Ans. It is a scalable machine learning library. It delivers both blazing speed (up to 100x faster than MapReduce) and high-quality algorithms (e.g., multiple iterations to increase accuracy). We can use this library in Java, Scala, and Python as part of Spark applications so that you can include it incomplete workflows. There are many tools, which are provided by MLlib. Such as-

  • ML Algorithms: Common learning algorithms such as classification, regression, clustering, and collaborative filtering.
  • Featurization: Feature extraction, transformation, dimensionality reduction, and selection.
  • Pipelines: Tools for constructing, evaluating, and tuning ML Pipelines.
  • Persistence: Saving and load algorithms, models, and Pipelines.
  • Utilities: Linear algebra, statistics, data handling, etc.

For detailed insights, follow link: Apache Spark MLlib (Machine Learning Library)

49) List various commonly used Machine Learning Algorithm.

Ans. Basically, there are three types of Machine Learning Algorithms :

(1) Supervised Learning Algorithm

(2) Unsupervised Learning Algorithm

(3) Reinforcement Learning Algorithm

Most commonly used Machine Learning Algorithm is as follows :

  1. Linear Regression
  2. Logistic Regression
  3. Decision Tree
  4. K-Means
  5. KNN
  6. SVM
  7. Random Forest
  8. Naïve Bayes
  9. Dimensionality Reduction Algorithm
  10. Gradient Boost and Adaboost

For what is MLlib see Apache Spark Ecosystem

50) Explain the Parquet File format in Apache Spark.
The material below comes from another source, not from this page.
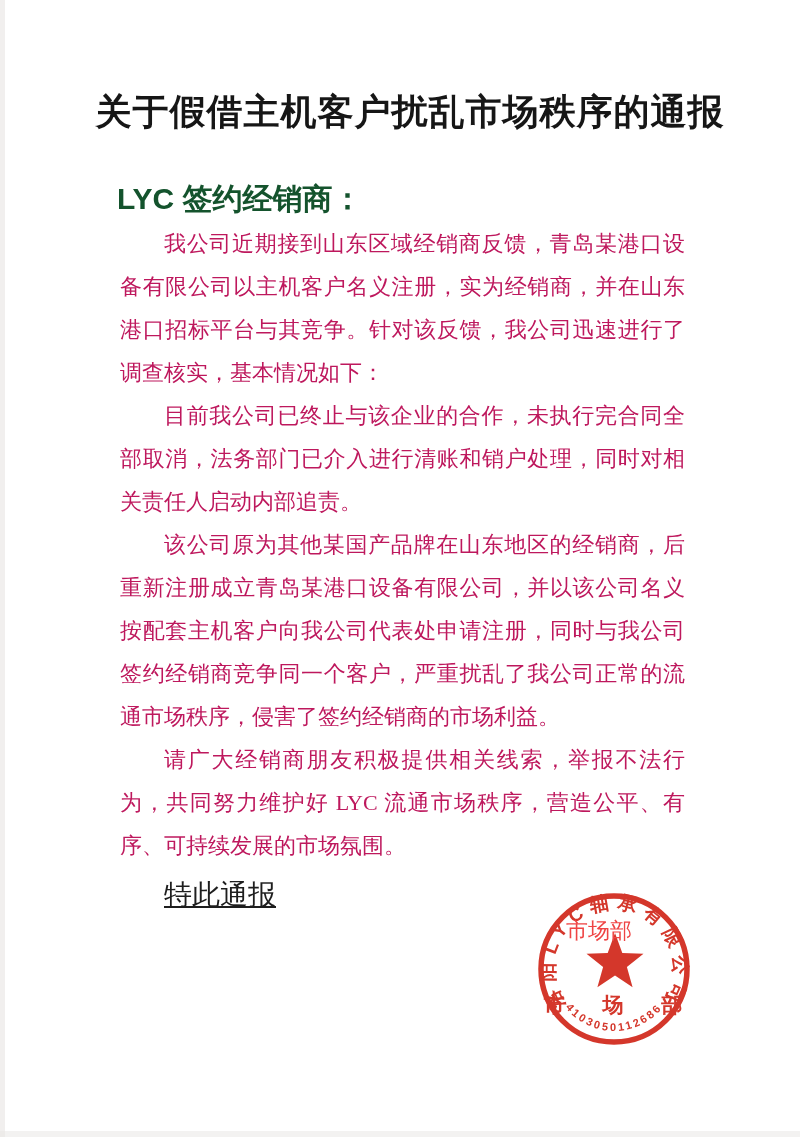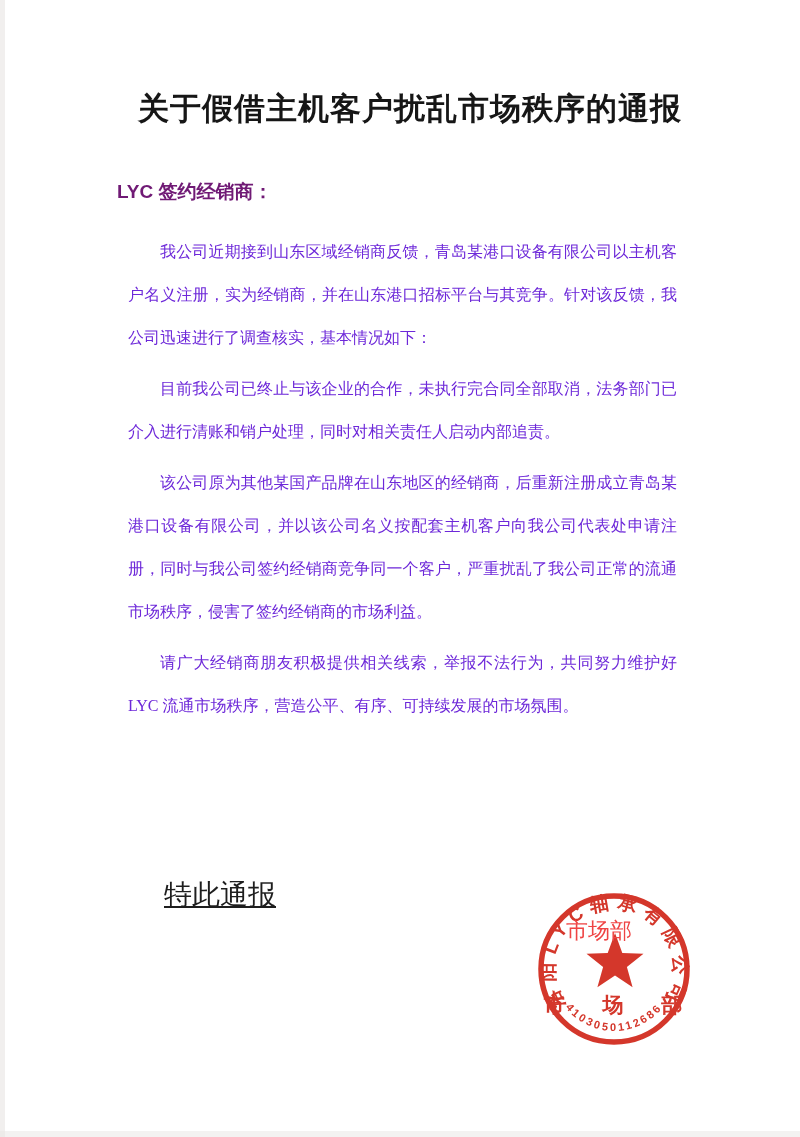"关于假借主机客户扰乱市场秩序的通报" .title { font-size: 31px -> 36px }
When is it the best to choose this?

Ans. Parquet is the columnar information illustration that is that the best choice for storing long run massive information for analytics functions. It will perform each scan and write operations with Parquet file. It could be a columnar information storage format.

Parquet, create to urge the benefits of compressed, economical columnar information illustration accessible to any project, despite the selection of knowledge process framework, data model, or programming language.
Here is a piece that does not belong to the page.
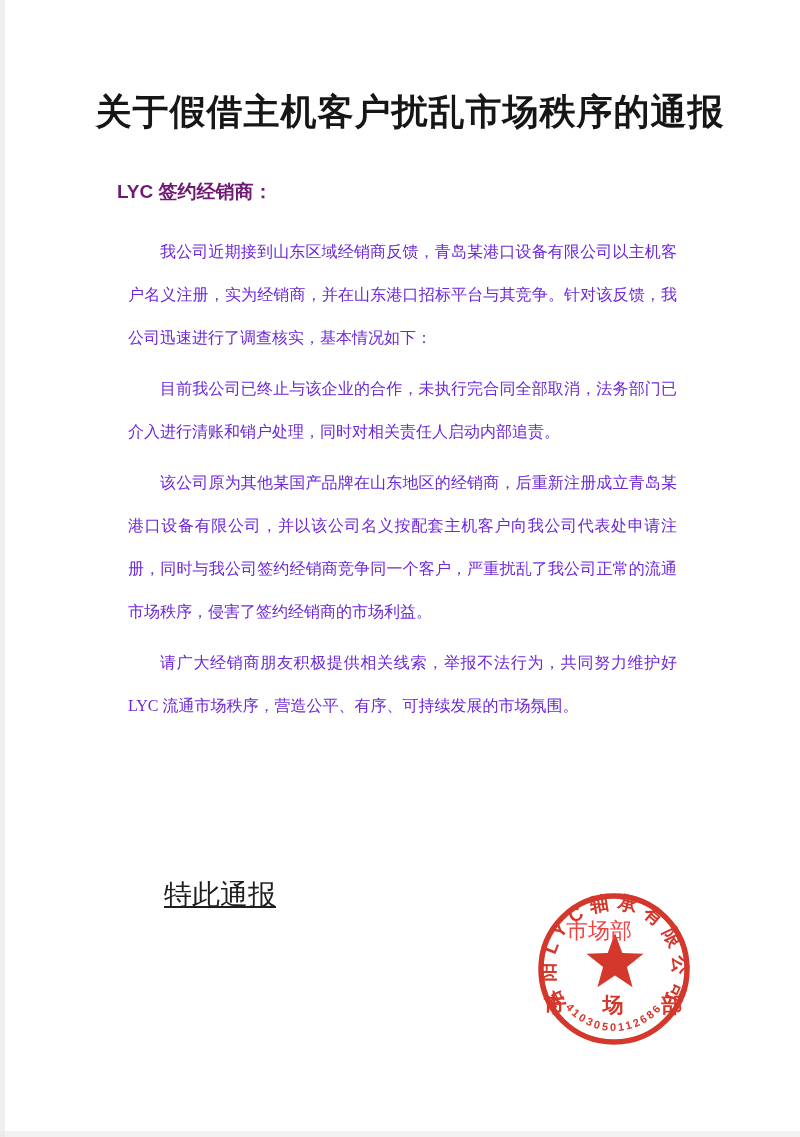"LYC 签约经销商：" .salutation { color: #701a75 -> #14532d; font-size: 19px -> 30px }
Parquet could a format which will process by a variety of various systems: Spark-SQL, Impala, Hive, Pig, niggard etc. It doesn’t lock into a particular programming language since the format is outlined exploitation, Thrift that supports numbers of programming languages. as an example, Aepyceros melampus is written in C++ whereas Hive is written in Java however they will simply interoperate on an equivalent Parquet information.

So, this was all on Spark Interview Questions and Answers. Hope you like the Apache spark Interview Questions and Answers.

3. Conclusion – Advance Apache Spark Interview Questions

Here we have covered all the top Apache spark interview questions which you can encounter in you spark interview. You can share the spark interview questions that you have faced in your interview and what was you experience in it. Also, for any feedback on Apache spark interview questions, feel free to comment.